Re: [PATCH 03/15] mm/hmm: HMM should have a callback before MM is destroyed v2
From: John Hubbard
Date: Wed Mar 21 2018 - 18:16:12 EST
On 03/21/2018 11:03 AM, Jerome Glisse wrote:
> On Tue, Mar 20, 2018 at 09:14:34PM -0700, John Hubbard wrote:
>> On 03/19/2018 07:00 PM, jglisse@xxxxxxxxxx wrote:
>>> From: Ralph Campbell <rcampbell@xxxxxxxxxx>
<snip>
>> Hi Jerome,
>>
>> This presents a deadlock problem (details below). As for solution ideas,
>> Mark Hairgrove points out that the MMU notifiers had to solve the
>> same sort of problem, and part of the solution involves "avoid
>> holding locks when issuing these callbacks". That's not an entire
>> solution description, of course, but it seems like a good start.
>>
>> Anyway, for the deadlock problem:
>>
>> Each of these ->release callbacks potentially has to wait for the
>> hmm_invalidate_range() callbacks to finish. That is not shown in any
>> code directly, but it's because: when a device driver is processing
>> the above ->release callback, it has to allow any in-progress operations
>> to finish up (as specified clearly in your comment documentation above).
>>
>> Some of those operations will invariably need to do things that result
>> in page invalidations, thus triggering the hmm_invalidate_range() callback.

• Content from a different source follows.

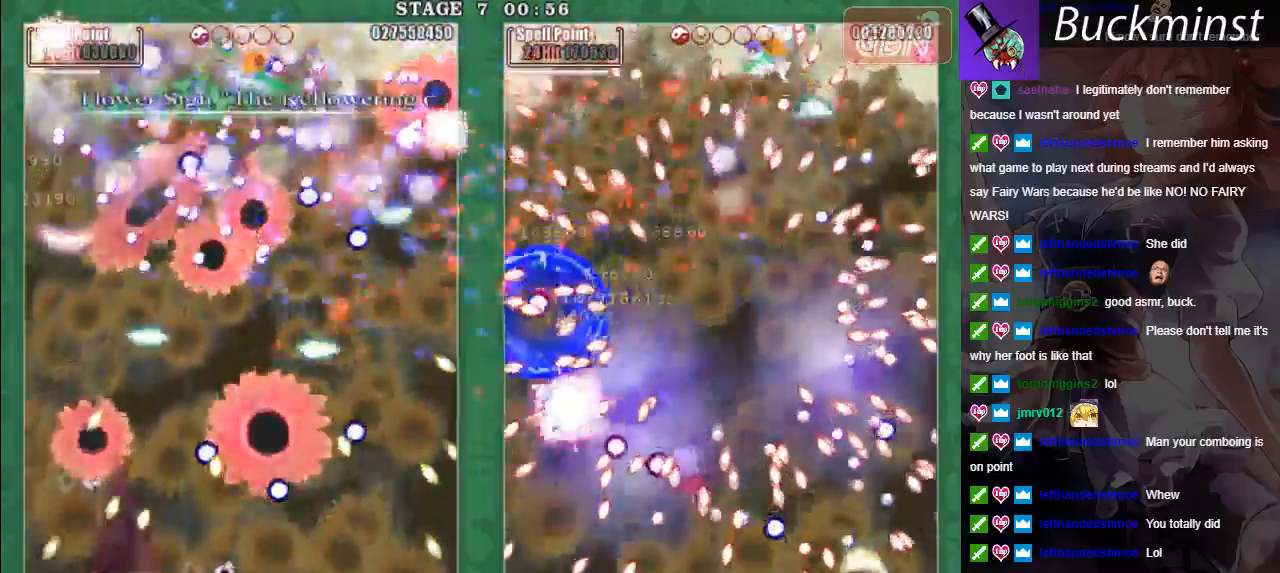
{"buttons": ["A", "X", "L2"], "left_stick": "up-right", "events": [[150, "left_stick", "up-right"], [350, "L2", "down"]]}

>> Then, the hmm_invalidate_range() callback tries to acquire the same
>> hmm->mirrors_sem lock, thus leading to deadlock:
>>
>> hmm_invalidate_range():
>> // ...
>> down_read(&hmm->mirrors_sem);
>> list_for_each_entry(mirror, &hmm->mirrors, list)
>> mirror->ops->sync_cpu_device_pagetables(mirror, action,
>> start, end);
>> up_read(&hmm->mirrors_sem);
>
> That is just illegal, the release callback is not allowed to trigger
> invalidation all it does is kill all device's threads and stop device
> page fault from happening. So there is no deadlock issues. I can re-
> inforce the comment some more (see [1] for example on what it should
> be).
That rule is fine, and it is true that the .release callback will not
directly trigger any invalidations. However, the problem is in letting
any *existing* outstanding operations finish up. We have to let
existing operations "drain", in order to meet the requirement that
everything is done when .release returns.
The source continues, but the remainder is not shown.